La part psychosexuelle est probablement le maillon le plus important de la prise en charge, une vulvodynie exprimant souvent une souffrance psychologique de la femme. Cela est difficile à aborder lors de la première consultation, la patiente refusant la plupart du temps l'idée d'une origine psychosomatique à sa douleur. Il est cependant important de ne pas méconnaître une pathologie anxiodépressive ou une personnalité pathologique (de type hystérique) qui sont parfois révélées par une vulvodynie et qui nécessitent un traitement spécifique. Une consultation de sexologie peut être utile quand le trouble retentit de façon importante sur leur vie sexuelle. La prise en charge kinésithérapique par rééducation pelvienne avec techniques d'électrostimulation et de biofeedback, faite par un thérapeute spécialisé dans la pathologie vulvaire, est particulièrement intéressante dans les vestibulodynies provoquées. Plusieurs séries rapportent une diminution de la douleur, une amélioration des rapports sexuels et de la qualité de vie en général.

Diminution du recours à la chirurgie.

L'approche chirurgicale est moins utilisée qu'auparavant et doit être réservée aux femmes atteintes d'une vestibulodynie provoquée sévère et rebelle aux autres traitements. Plusieurs techniques peuvent être proposées : soit une exérèse localisée, soit une vestibulectomie. La zone douloureuse doit être soigneusement repérée avant l'anesthésie afin de guider le geste.

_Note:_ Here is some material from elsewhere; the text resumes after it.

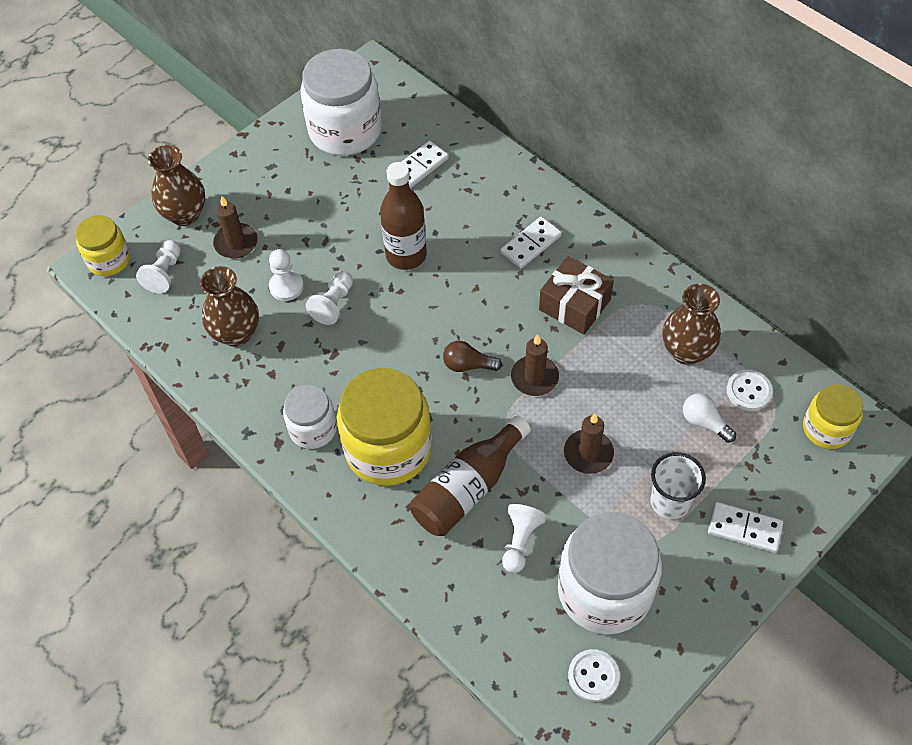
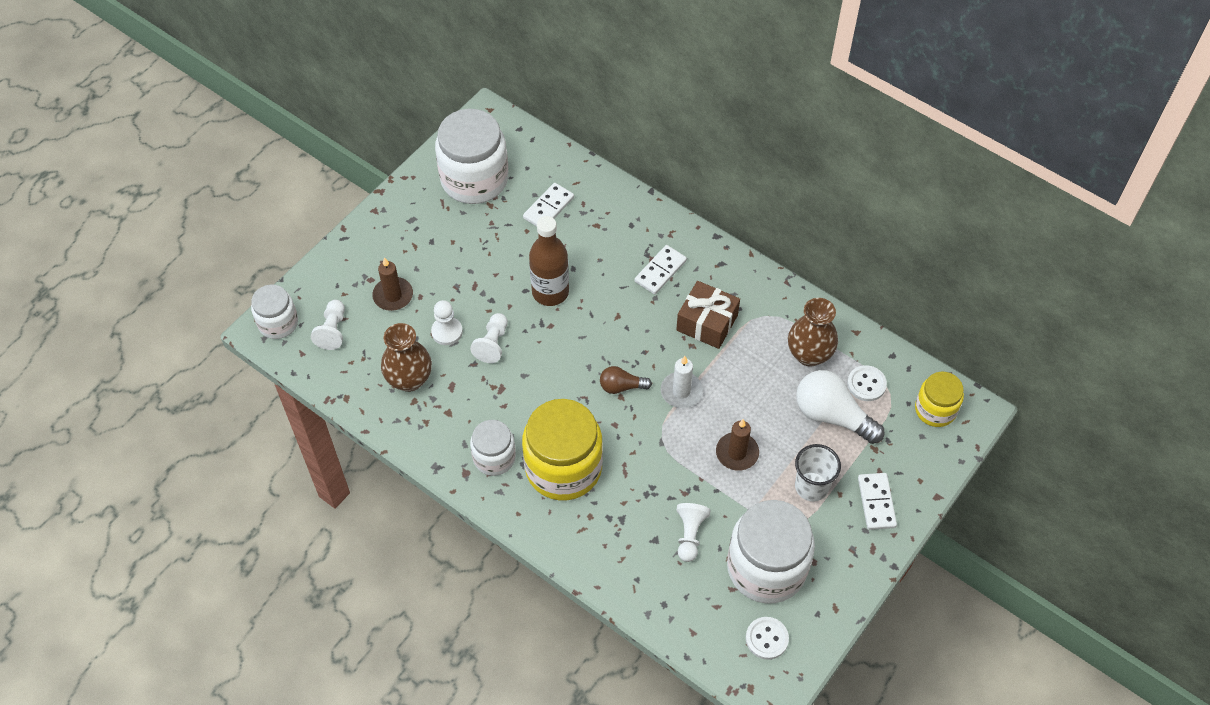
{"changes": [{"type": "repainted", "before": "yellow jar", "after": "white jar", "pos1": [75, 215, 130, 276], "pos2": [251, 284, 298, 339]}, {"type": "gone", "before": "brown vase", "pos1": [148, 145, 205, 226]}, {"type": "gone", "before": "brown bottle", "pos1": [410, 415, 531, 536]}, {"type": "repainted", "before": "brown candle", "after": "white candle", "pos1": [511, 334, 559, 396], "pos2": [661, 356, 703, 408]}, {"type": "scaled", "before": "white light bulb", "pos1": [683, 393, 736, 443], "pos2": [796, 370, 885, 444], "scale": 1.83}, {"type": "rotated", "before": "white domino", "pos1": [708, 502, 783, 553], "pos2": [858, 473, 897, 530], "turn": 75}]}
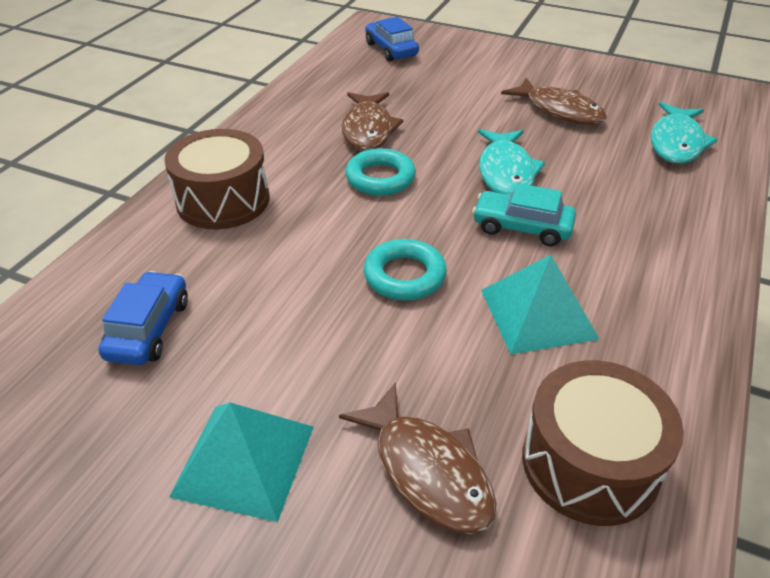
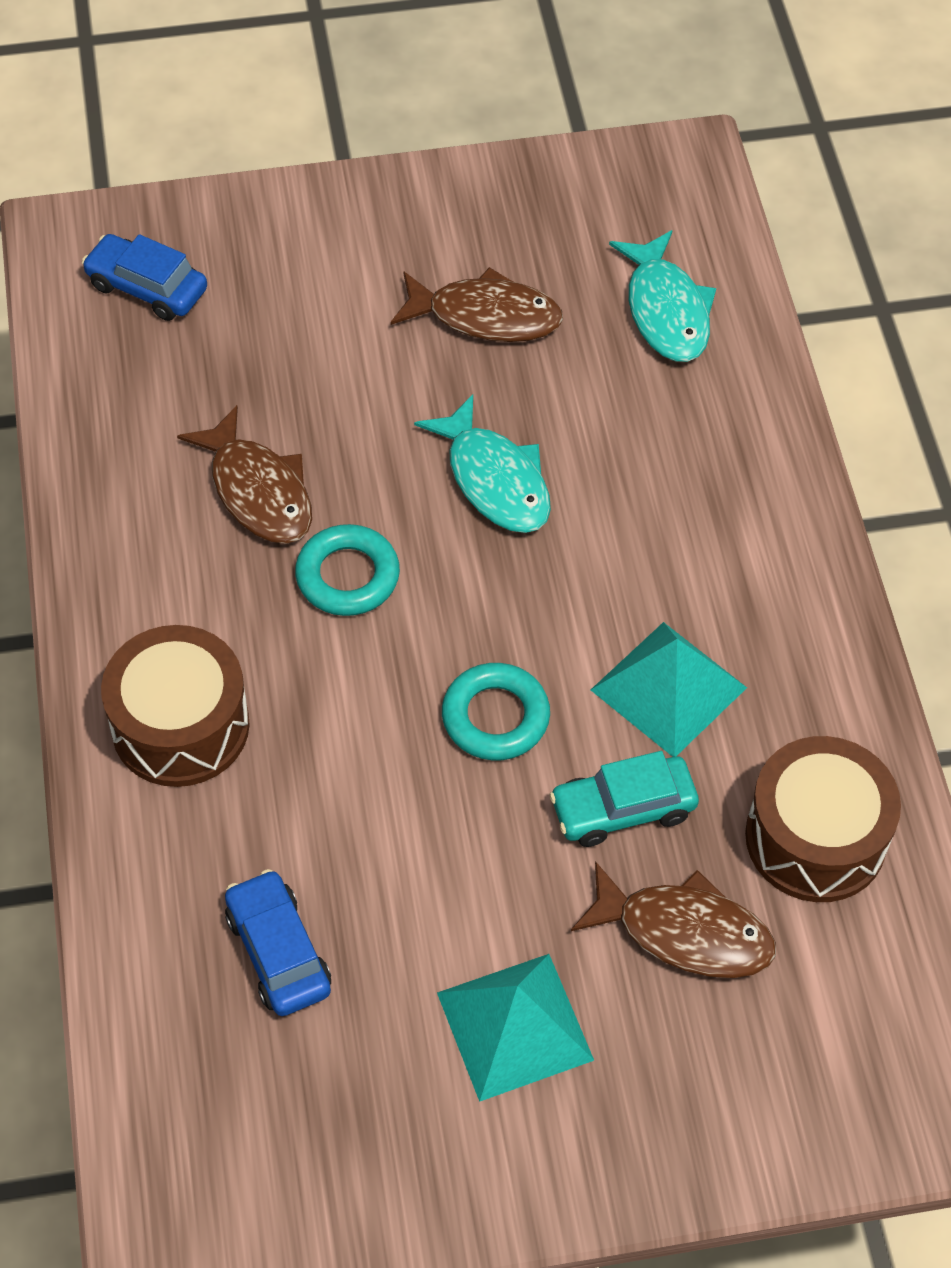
{"changes": [{"type": "shifted", "before": "turquoise car", "pos1": [472, 183, 576, 246], "pos2": [549, 751, 699, 847]}]}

D'autres alternatives thérapeutiques ont été proposées. Les traitements locaux (émollients, anesthésiques locaux, lubrifiants…) sont souvent inefficaces, mais réclamés par la patiente. Une estrogénothérapie vulvo-vaginale est parfois utile en cas de sécheresse muqueuse.

Dans tous les cas, des mesures générales d'hygiène doivent être rappelées : port de vêtements amples, utilisation d'un savon neutre, proscription des irritants (parfum, lingettes…).

De façon plus anecdotique, des injections intralésionnelles d'anesthésiques locaux associés ou non à des corticoïdes injectables ou encore l'injection d'interféron par voie locale ou intramusculaire ont été essayés. D'autres approches comme l'acupuncture peuvent parfois compléter toutes ces options thérapeutiques.

Echec dans un tiers des cas.

En définitive, la prise en charge de ces pathologies est multiple, longue et complexe. Il a été estimé que, dans approximativement un tiers des cas, il existait une régression spontanée du trouble par l'écoute et la réassurance, dans le deuxième tiers, une réponse au traitement, et que, dans le dernier, les patientes n'étaient pas soulagées malgré tous les traitements proposés.